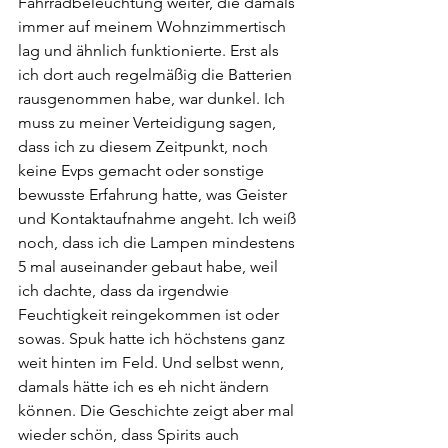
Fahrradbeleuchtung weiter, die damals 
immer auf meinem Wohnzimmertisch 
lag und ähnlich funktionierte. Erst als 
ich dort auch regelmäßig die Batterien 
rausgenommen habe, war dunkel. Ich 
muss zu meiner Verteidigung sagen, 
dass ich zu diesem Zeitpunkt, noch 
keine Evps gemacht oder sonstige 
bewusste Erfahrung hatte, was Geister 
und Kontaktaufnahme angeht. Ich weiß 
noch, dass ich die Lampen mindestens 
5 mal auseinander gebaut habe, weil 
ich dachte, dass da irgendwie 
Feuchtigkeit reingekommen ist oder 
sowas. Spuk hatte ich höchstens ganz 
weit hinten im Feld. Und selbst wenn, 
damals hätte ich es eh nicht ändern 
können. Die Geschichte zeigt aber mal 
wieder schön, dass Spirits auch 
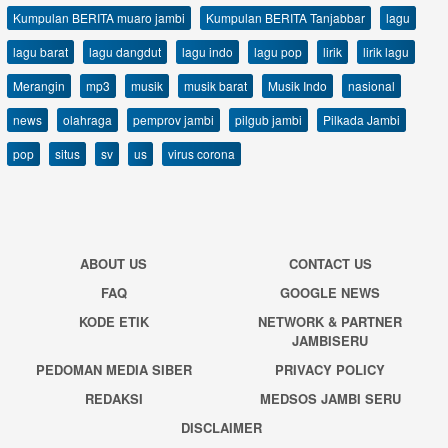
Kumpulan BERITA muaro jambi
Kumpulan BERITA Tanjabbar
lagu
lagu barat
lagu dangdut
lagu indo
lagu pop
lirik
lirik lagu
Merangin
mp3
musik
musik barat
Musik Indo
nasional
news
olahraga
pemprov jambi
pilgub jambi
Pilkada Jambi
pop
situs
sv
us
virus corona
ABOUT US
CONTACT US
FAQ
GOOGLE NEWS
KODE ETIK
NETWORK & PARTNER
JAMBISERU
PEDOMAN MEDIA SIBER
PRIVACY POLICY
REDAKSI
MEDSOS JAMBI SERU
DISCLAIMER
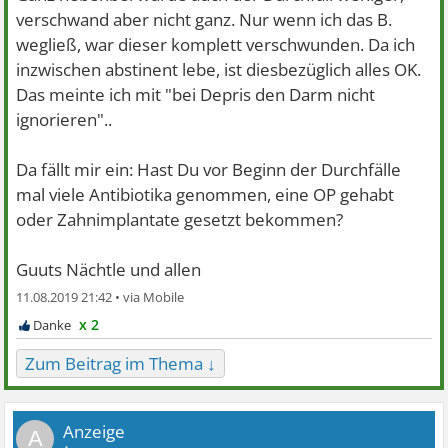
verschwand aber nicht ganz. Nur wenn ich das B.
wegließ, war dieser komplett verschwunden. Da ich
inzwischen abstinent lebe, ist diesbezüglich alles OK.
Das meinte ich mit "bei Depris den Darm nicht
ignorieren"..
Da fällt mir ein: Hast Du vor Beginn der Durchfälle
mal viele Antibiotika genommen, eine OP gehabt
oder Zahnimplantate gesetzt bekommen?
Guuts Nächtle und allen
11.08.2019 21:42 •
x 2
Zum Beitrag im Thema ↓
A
※
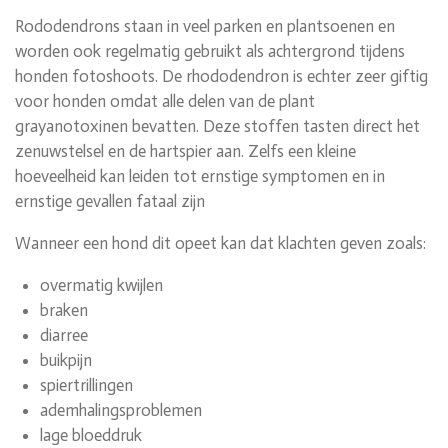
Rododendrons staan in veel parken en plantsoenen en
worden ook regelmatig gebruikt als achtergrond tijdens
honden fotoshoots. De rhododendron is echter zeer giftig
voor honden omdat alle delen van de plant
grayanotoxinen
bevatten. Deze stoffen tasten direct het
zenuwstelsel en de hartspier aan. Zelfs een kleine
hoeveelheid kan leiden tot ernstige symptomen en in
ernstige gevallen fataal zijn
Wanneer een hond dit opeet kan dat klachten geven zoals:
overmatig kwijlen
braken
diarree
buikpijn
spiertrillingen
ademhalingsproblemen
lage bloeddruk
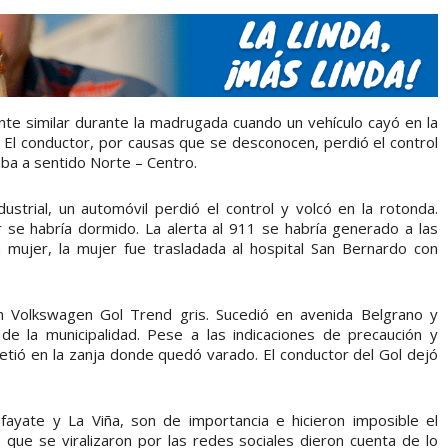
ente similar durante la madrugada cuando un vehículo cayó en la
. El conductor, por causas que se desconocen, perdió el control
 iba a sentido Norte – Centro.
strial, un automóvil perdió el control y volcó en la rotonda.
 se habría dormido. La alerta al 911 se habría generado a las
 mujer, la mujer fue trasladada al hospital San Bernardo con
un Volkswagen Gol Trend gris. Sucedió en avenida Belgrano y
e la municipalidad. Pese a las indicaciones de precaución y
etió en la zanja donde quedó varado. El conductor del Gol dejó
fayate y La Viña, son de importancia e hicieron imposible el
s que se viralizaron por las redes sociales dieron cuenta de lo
※
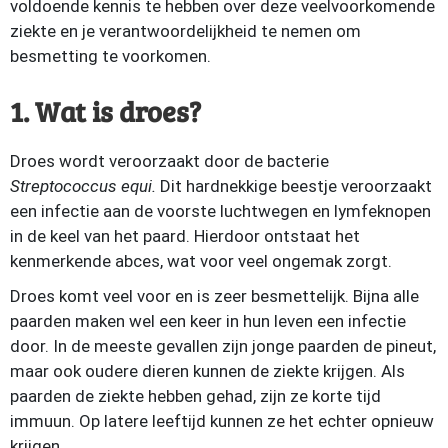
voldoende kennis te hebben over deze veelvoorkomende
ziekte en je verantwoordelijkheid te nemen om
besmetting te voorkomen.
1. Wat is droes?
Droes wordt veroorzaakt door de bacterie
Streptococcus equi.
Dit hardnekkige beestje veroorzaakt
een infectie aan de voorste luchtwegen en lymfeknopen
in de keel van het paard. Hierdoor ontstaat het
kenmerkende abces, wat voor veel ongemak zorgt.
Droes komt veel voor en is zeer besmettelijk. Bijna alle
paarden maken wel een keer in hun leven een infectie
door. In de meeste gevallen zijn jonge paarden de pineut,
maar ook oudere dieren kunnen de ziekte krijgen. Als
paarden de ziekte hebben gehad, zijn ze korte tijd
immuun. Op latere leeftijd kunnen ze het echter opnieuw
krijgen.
※
Copy task for the entries above: every line with the string "echter".

honden fotoshoots. De rhododendron is echter zeer giftig
immuun. Op latere leeftijd kunnen ze het echter opnieuw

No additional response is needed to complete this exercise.